Not an isolated case
Rush’s complaint, however, does not stop at the BSPS case.
He believes British Steel was not a one-off issue and that several scandals – such as London Capital & Finance, Keydata, Blackmore, Connaught, Libor, and the Banking Swaps among the ones he named – show that the “problems with the FCA are not new”.
Rush added: “The repeated failings of the FCA go way beyond inadvertent, understandable and forgivable shortcomings. Repeated mistakes, delays and multiple examples of bad leadership have resulted in far worse stress and financial loss for thousands of families.”
As a result, the ‘pension paramedic’ said that once he will receive a response from the FCA, he will refer the matter to the Financial Regulators Complaints Commissioner and advocate the creation of a BSPS Compensation fund “with the assistance of the Treasury, to ensure these men and women are not left out of pocket and to reflect the levels of stress they have endured”.
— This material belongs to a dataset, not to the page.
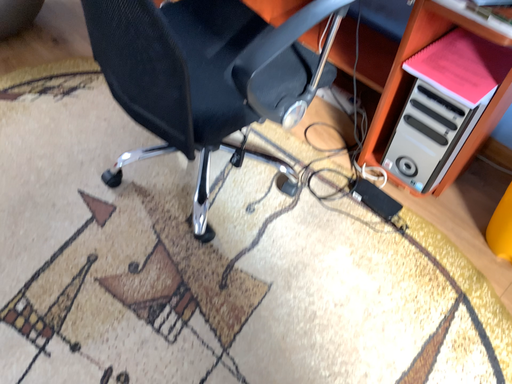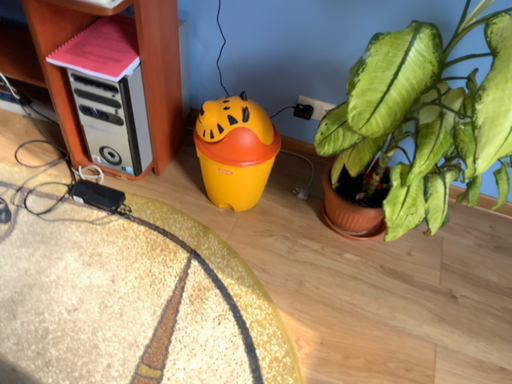
Question: Which way did the camera rotate in the video?

Choices:
 (A) rotated downward
 (B) rotated upward

Answer: (B)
Rush’s complaints shortly follows a legal challenge by some pension advice firms against the regulator over the creation of the British Steel redress scheme.
The FCA told IA that it could not comment on Rush’s complaint as it is being taken in consideration and before a response is given to the IFA.
A spokesperson added: “We consider each complaint made to us individually and cannot comment on the specifics of the letter at this time. However, we recognise the harm the circumstances of BSPS caused to steelworkers and communities.
“We have taken a wide range of actions in response to BSPS, starting with on the ground events for advisers in 2017 as well as engaging directly with consumers over the last few years. Over £20m ($24.7m, €22.7m) of redress has been paid out by firms due to the action the FCA has taken, and in November  we confirmed our plans for a consumer redress scheme, paid for by firms, specifically targeted at helping those consumers who haven’t yet complained to have their case reviewed and have redress paid where it is owed.
“We have also implemented changes in how we work with other organisations in this area to share information and intelligence. We’ve also acted to raise the standard of pension transfer advice more generally – by introducing new rules, as well as working with our partners to ensure that consumers are supported to make decisions about their pension.
“We have said previously that we have learnt lessons, both for how we operate as a regulator, and for how the wider pensions regulatory system serves to protect consumers.”